The owner of the workshop was Buddhist. He went to the monastery at least once a week and donated a lot of money once a year. Was there a mismatch between what he believed in and what he did? He was genuinely surprised: "Why, I didn't kill them? None of those working here killed them. We may eat a lot of meat, but we don't kill the animals."

It was another ten days, before we entered Ranthambore. We crossed high passes, wound through loops and roads that only the toughest vehicles can do and flew, a little over 4,000 km as the crow flies. As we crossed the second gate from the fort side a tigress jumped down from the wall and stopped a few feet from our vehicle as my guests watched her mesmerised. She gave them a brief, but curious look, before walking out of the gate. That evening she came out with her two, year-old cubs as if to show them too. There were a number of vehicles around. The son confidently walked with the mother beside the lake, but the daughter was scared of the vehicles and the crowds, and the popping flashbulbs. The mother walked away into the scrub as cheetal and sambhar kept calling. The brother plonked down next to the lake waiting for the sister. But the sister wanted him to get her. She stood rooted some distance away and meowed for help. This went on for a while, when in utter disgust, he walked over and got her out.

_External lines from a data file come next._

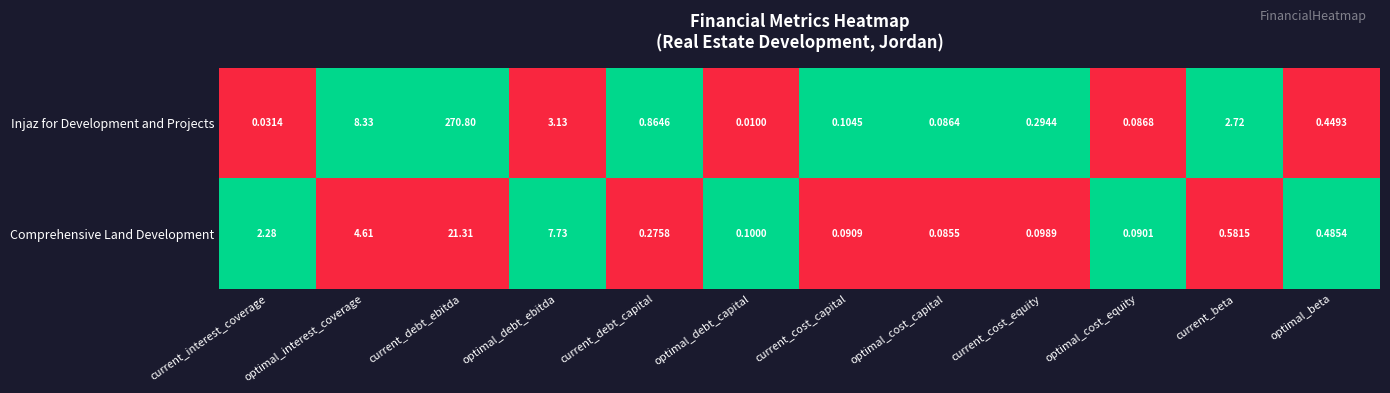

Between current_debt_ebitda and optimal_debt_capital, which series saw the biggest shift?

Injaz for Development and Projects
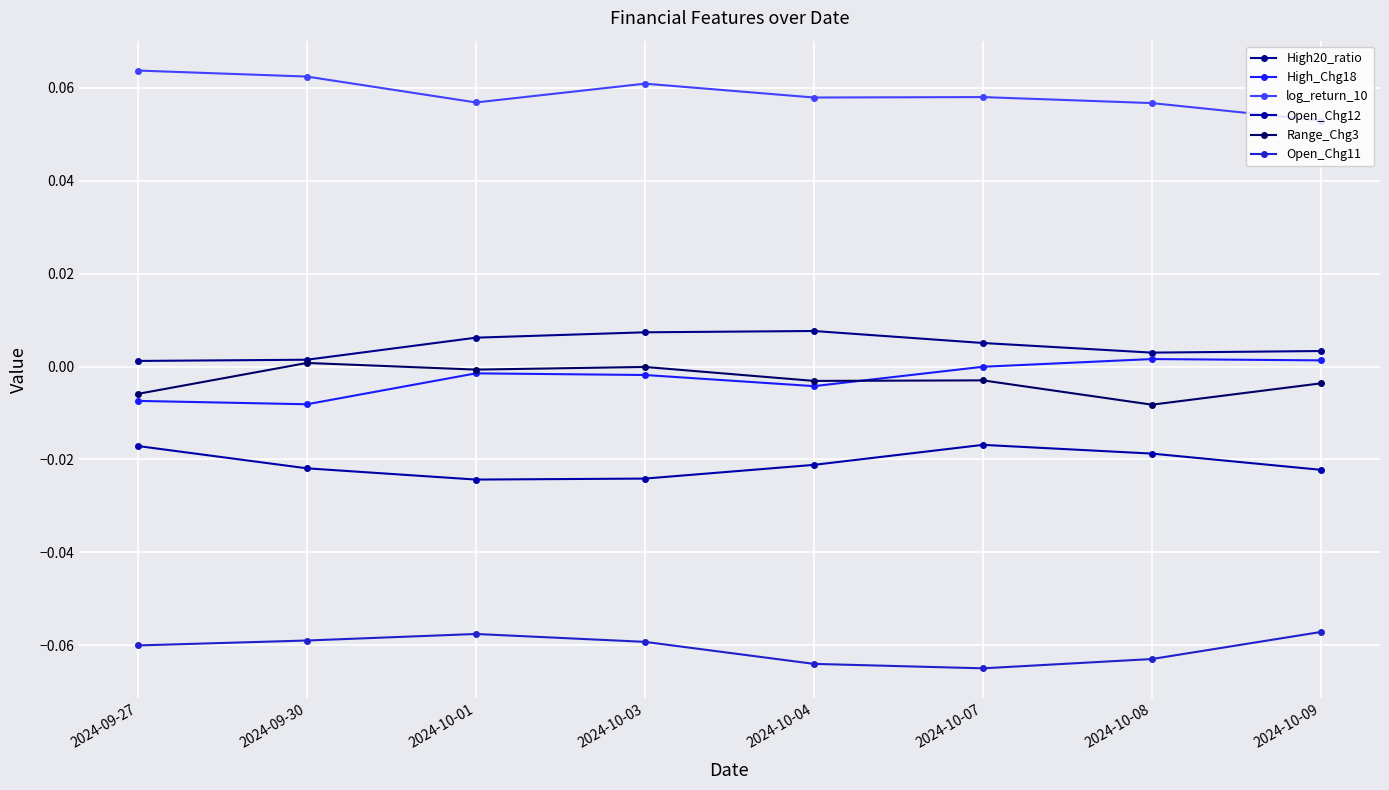

How many series are shown in this chart?

6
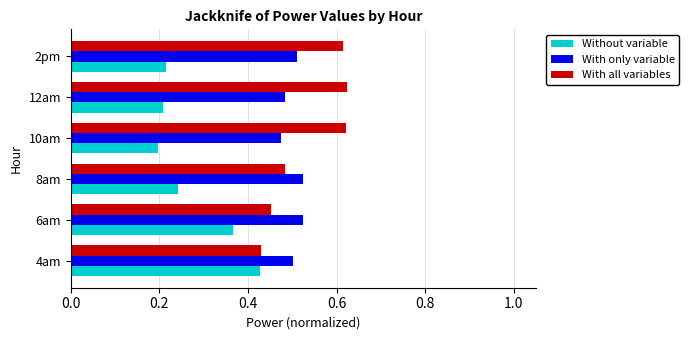

At which label is Without variable closest to 0?

10am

As we watched this drama unfold I couldn't help wondering how long before this happy family, worried only about its next meal, will turn into chubas. It made me angry thinking for just how long will we continue to be apologetic about our criminals and blame it on poverty and the exponentially rising human and cattle populations? It is a sad irony that Remimbi, or Yuan, as it is more popularly known, actually means people's money !!

For me the road from the living to dead tigers was not all that long.

The writer is a director of the Wildlife Trust of India. The views expressed are his own.